**WHAT IS BEING ASKED:**
Take each line below that has "color" and copy it.
** DATASET EXCERPTS follows **
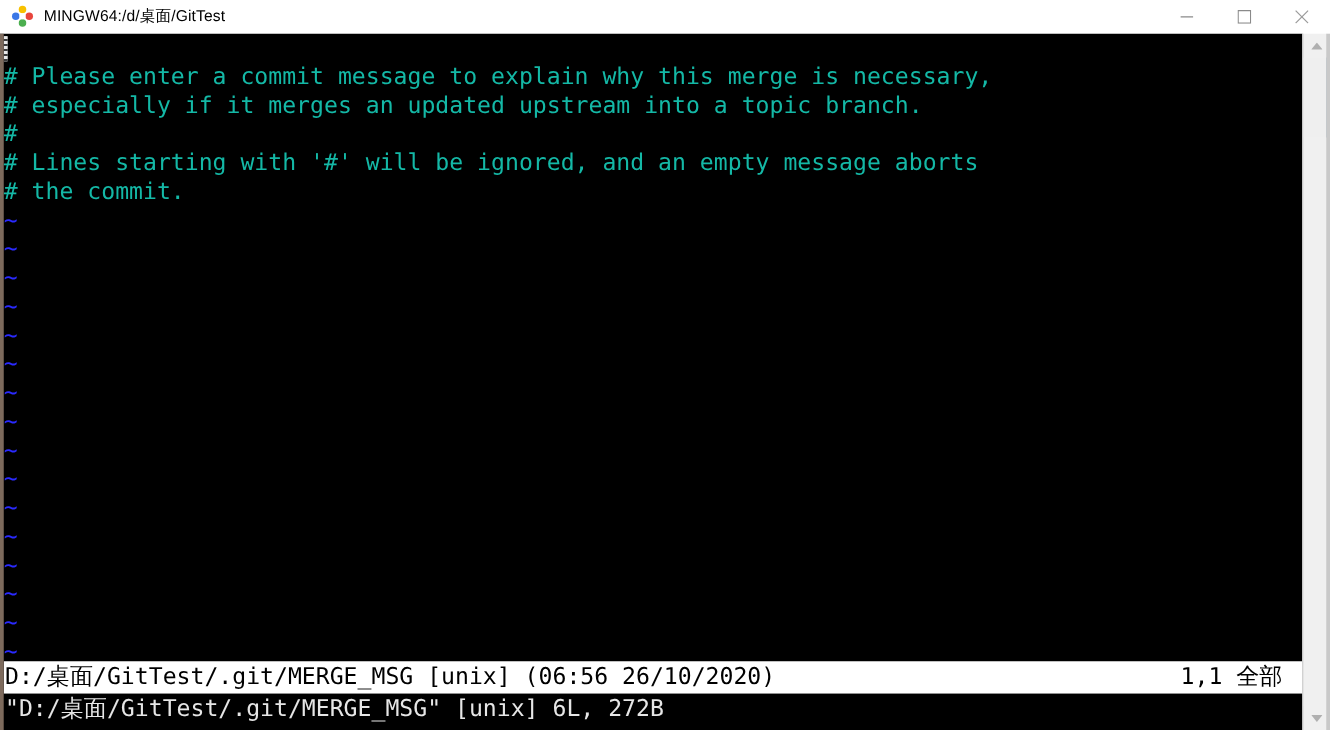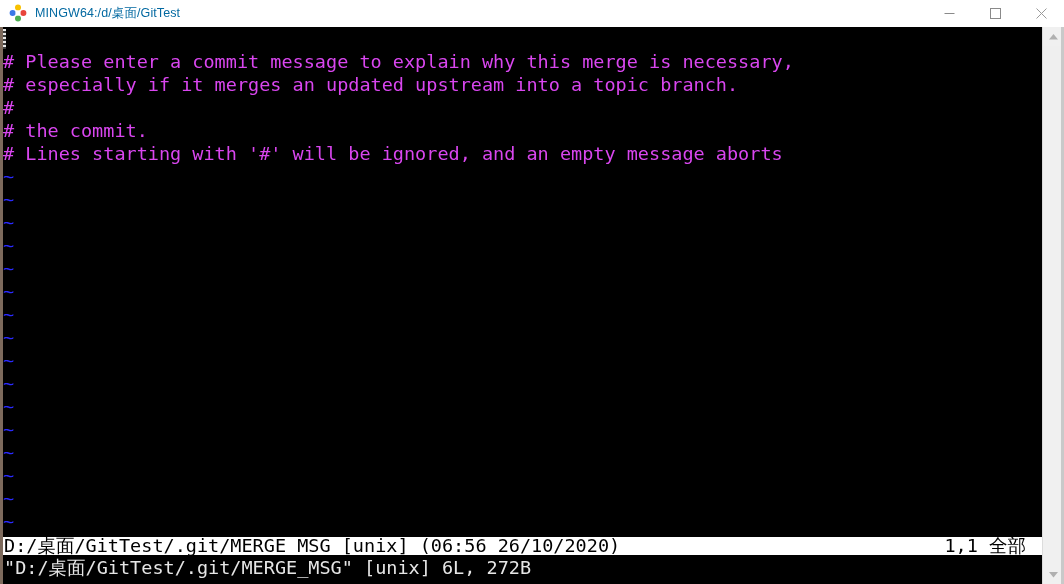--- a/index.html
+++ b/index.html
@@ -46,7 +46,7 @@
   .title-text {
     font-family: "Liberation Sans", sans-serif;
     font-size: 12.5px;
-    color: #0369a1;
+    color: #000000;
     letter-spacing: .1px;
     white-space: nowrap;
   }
** End of DATASET EXCERPTS **
** DATASET EXCERPTS follows **
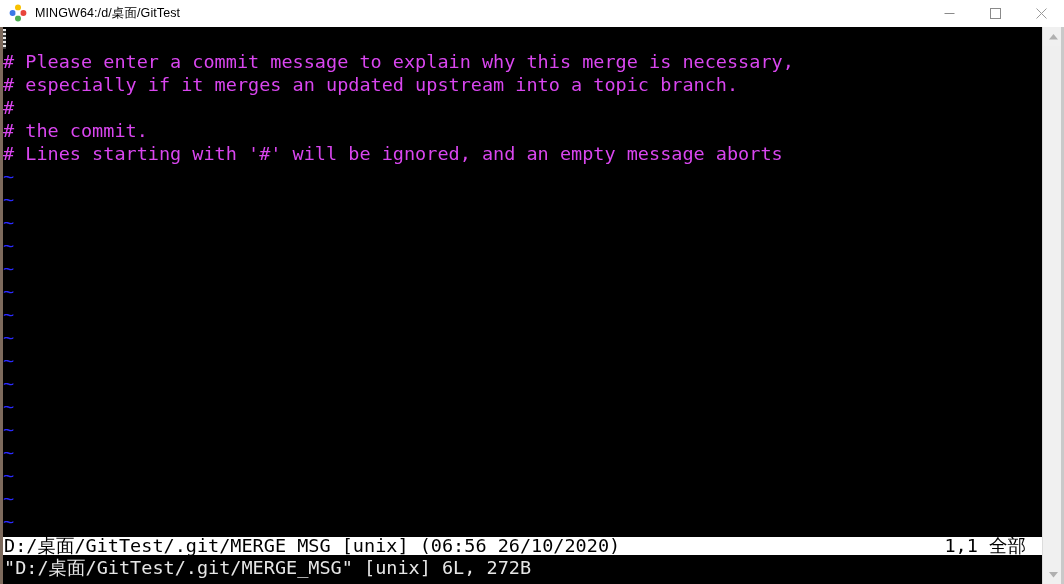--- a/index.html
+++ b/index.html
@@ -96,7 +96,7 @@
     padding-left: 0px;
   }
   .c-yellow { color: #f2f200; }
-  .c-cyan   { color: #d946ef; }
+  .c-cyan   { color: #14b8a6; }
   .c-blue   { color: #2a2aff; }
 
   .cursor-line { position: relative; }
** End of DATASET EXCERPTS **
** DATASET EXCERPTS follows **
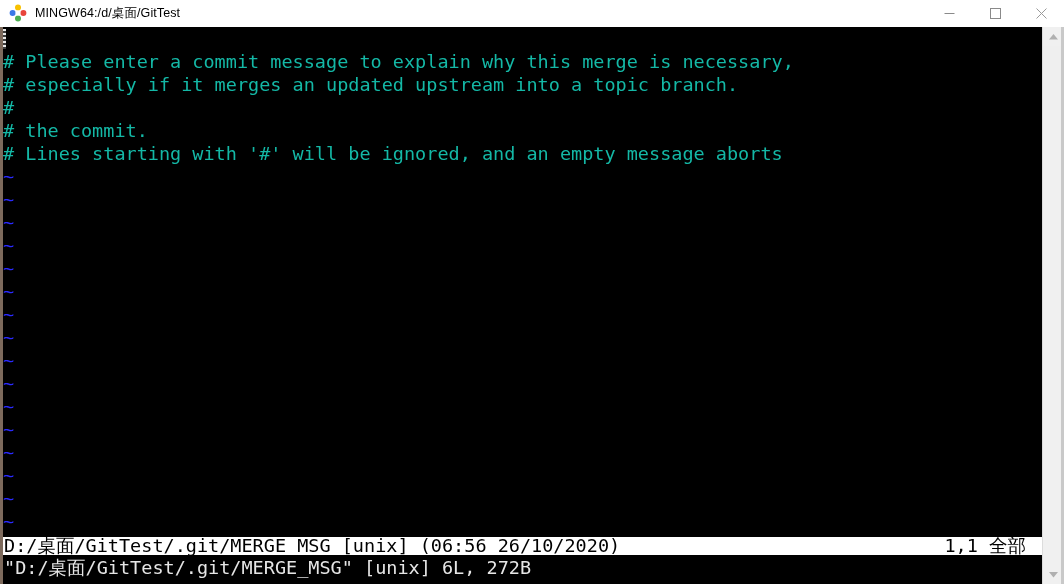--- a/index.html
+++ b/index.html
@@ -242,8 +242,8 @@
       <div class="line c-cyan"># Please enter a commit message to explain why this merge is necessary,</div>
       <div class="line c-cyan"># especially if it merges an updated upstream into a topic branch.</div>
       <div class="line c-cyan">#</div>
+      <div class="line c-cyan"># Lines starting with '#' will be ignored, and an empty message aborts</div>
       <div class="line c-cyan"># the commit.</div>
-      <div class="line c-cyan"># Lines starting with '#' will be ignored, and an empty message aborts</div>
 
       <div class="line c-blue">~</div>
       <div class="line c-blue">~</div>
** End of DATASET EXCERPTS **
**EXPECTED ANSWER:**
-    color: #0369a1;
+    color: #000000;
   .c-yellow { color: #f2f200; }
-  .c-cyan   { color: #d946ef; }
+  .c-cyan   { color: #14b8a6; }
   .c-blue   { color: #2a2aff; }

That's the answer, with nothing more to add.